(Extracted records)
────────

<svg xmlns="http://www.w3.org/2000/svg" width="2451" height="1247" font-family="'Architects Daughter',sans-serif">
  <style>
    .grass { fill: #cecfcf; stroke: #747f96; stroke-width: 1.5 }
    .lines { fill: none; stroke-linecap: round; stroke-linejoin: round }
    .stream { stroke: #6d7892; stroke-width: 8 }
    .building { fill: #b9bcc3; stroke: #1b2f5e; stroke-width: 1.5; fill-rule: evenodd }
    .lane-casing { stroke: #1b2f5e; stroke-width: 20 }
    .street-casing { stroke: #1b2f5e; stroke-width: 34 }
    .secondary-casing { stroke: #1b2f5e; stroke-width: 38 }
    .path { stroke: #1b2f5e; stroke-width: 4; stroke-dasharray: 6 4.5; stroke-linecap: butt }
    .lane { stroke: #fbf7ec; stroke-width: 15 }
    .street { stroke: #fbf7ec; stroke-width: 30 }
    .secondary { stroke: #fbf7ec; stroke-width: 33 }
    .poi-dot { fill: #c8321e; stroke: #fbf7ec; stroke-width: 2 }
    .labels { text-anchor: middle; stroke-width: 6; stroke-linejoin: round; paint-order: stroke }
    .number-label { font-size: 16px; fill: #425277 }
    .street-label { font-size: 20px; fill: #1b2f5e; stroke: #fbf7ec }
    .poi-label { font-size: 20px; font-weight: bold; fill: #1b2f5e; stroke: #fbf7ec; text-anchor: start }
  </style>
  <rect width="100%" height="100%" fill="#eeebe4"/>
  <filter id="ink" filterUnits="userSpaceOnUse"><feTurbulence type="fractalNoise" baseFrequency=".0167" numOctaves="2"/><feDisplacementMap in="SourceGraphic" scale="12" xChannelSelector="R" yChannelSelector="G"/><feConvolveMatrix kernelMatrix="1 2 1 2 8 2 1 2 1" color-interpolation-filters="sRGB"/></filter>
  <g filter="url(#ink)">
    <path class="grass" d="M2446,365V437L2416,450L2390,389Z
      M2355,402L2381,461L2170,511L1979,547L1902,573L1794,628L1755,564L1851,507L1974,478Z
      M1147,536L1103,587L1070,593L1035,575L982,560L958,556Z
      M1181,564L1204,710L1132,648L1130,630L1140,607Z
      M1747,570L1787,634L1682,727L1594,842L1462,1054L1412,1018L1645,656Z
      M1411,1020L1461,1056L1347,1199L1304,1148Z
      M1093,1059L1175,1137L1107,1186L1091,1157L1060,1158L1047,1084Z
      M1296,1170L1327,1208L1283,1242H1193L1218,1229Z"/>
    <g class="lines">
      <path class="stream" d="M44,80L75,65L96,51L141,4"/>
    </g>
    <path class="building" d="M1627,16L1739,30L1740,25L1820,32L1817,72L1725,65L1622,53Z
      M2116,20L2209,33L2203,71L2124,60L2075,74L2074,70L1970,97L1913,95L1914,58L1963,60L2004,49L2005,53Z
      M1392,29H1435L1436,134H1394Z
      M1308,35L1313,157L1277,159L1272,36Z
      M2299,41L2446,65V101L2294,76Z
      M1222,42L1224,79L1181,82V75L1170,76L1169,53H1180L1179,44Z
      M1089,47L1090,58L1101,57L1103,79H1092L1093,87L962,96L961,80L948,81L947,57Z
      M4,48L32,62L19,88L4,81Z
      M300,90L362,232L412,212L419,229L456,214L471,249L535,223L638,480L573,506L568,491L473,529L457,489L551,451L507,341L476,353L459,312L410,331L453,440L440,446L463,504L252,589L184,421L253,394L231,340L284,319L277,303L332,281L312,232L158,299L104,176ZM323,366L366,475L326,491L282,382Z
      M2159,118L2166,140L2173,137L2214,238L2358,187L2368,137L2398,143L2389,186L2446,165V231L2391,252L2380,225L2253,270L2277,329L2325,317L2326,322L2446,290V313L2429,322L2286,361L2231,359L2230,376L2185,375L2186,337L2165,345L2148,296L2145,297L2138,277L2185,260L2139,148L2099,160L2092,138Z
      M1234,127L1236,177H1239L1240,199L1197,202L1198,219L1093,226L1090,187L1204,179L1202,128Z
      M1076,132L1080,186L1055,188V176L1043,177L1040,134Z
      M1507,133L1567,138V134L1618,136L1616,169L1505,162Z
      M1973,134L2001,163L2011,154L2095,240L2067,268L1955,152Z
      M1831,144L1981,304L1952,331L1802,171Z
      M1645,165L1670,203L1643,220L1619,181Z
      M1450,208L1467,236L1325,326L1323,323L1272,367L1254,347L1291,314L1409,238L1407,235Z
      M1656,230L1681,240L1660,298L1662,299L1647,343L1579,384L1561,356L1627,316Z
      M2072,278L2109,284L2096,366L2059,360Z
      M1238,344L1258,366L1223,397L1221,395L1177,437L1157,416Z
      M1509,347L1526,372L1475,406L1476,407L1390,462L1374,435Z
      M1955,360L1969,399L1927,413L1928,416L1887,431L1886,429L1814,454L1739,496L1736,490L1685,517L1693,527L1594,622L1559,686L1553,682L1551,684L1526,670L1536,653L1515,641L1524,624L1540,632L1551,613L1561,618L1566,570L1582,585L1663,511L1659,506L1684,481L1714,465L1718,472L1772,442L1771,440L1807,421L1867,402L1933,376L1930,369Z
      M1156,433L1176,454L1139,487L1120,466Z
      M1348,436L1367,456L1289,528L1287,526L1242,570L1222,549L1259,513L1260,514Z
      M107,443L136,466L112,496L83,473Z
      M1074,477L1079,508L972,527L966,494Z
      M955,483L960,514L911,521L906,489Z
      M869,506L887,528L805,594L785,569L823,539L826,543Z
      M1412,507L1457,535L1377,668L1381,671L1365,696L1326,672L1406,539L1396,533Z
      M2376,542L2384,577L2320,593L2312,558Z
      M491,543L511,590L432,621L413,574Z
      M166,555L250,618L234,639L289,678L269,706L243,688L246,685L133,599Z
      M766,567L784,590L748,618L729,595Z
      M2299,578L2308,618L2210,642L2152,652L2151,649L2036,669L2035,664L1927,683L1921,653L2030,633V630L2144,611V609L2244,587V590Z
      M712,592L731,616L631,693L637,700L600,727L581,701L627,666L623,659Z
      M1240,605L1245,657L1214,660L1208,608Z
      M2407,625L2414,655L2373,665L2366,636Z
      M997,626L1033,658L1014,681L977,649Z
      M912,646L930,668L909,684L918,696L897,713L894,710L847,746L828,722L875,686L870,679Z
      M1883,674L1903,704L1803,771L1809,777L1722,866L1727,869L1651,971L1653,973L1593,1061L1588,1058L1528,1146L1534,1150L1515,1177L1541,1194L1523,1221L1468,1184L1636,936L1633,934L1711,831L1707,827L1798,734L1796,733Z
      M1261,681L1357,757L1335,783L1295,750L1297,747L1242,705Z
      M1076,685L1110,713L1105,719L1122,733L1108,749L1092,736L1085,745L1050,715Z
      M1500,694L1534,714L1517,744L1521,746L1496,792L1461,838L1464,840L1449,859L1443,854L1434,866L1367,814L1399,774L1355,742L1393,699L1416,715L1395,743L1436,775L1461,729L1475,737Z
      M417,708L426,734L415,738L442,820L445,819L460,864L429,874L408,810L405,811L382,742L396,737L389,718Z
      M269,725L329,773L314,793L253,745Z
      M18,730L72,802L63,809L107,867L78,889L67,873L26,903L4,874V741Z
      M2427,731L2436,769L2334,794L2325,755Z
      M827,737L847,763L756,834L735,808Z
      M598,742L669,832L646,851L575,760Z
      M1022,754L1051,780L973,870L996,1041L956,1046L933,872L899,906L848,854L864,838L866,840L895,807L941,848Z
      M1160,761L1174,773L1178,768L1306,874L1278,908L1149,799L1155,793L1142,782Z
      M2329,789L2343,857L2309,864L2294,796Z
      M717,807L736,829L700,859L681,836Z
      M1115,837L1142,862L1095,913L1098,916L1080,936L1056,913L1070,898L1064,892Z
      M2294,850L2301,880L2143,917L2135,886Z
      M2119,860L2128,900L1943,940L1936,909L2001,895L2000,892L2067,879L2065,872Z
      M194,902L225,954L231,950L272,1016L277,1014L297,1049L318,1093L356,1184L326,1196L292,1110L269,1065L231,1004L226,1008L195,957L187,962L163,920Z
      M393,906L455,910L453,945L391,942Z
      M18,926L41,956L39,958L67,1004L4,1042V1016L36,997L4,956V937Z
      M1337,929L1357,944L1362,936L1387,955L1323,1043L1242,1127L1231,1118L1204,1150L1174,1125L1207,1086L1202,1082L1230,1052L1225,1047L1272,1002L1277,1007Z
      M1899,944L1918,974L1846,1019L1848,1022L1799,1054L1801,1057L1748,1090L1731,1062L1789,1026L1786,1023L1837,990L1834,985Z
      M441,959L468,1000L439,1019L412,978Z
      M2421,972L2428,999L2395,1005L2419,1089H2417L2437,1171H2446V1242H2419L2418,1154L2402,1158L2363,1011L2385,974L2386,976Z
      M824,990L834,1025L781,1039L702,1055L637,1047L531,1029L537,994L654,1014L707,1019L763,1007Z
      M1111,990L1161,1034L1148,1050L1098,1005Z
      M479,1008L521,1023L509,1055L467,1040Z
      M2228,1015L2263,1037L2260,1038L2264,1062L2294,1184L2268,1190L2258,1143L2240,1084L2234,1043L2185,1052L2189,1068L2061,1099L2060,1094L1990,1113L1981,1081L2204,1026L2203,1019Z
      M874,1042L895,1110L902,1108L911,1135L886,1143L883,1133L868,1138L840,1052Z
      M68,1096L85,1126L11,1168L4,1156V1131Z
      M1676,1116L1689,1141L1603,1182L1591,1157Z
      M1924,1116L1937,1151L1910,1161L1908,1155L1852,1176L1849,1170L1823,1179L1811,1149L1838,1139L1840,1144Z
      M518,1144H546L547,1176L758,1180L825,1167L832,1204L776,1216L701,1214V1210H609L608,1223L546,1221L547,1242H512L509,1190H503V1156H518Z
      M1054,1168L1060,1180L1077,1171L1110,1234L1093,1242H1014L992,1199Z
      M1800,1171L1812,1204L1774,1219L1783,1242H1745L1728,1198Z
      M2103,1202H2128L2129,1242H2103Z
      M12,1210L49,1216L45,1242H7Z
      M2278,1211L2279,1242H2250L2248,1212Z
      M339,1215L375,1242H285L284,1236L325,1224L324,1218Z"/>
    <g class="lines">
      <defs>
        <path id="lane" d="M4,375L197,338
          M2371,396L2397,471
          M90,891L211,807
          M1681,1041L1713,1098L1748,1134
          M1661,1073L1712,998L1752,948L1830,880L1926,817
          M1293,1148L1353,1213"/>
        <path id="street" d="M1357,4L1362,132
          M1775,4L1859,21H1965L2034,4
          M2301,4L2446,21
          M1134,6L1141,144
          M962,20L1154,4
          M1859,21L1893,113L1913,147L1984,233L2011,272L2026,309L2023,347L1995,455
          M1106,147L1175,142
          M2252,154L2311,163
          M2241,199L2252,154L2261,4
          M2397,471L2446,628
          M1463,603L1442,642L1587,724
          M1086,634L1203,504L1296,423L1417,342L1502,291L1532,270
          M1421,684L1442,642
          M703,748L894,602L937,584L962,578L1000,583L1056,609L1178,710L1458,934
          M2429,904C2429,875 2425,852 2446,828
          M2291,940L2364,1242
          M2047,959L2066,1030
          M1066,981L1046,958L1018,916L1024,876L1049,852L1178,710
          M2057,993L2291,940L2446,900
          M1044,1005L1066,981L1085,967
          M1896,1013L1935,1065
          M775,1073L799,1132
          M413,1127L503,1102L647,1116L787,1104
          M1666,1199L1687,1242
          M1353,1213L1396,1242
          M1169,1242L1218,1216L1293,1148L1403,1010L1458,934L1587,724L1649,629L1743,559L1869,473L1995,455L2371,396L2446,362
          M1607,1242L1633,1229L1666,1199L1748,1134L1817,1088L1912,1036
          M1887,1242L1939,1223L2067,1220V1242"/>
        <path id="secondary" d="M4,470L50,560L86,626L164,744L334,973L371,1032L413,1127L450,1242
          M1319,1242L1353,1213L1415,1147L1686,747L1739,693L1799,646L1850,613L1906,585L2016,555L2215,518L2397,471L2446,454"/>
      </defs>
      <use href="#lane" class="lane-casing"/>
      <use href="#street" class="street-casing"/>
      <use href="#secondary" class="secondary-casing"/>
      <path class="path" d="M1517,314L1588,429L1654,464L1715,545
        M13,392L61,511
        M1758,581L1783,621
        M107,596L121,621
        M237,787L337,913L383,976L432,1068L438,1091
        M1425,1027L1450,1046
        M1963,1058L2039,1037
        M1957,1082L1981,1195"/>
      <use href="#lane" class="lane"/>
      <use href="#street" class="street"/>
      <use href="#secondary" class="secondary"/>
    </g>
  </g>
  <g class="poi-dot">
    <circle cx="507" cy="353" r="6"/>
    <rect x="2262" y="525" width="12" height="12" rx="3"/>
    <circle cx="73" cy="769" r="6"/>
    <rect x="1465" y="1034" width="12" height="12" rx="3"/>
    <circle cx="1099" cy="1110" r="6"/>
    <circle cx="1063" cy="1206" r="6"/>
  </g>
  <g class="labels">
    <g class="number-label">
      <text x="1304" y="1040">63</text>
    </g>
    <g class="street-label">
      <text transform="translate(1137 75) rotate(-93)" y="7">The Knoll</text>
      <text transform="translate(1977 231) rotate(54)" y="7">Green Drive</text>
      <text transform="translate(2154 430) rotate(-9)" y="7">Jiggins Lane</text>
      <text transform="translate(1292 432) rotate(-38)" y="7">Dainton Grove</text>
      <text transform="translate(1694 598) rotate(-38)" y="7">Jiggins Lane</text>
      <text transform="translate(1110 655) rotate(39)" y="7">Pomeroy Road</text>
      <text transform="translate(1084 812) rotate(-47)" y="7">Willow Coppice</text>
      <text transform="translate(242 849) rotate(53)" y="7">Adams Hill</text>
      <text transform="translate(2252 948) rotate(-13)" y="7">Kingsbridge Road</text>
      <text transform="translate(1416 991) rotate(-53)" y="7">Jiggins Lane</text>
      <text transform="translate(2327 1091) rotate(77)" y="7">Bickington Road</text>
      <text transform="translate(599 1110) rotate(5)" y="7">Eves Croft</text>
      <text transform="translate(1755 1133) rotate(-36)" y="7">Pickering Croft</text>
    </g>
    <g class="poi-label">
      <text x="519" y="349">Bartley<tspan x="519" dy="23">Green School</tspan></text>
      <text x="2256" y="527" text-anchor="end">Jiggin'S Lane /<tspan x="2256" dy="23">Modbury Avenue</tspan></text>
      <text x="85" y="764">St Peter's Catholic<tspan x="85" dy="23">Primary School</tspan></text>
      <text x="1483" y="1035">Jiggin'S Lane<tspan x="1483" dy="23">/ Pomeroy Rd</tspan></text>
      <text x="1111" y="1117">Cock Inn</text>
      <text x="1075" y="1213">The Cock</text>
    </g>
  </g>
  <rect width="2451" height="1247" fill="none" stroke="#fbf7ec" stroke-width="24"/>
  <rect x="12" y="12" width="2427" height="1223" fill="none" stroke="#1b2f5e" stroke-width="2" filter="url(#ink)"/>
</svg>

────────

REQUIREMENT: State the number of lines above that include the word "linecap", and write nothing besides that number.

SOLUTION TO THIS PROBLEM: 2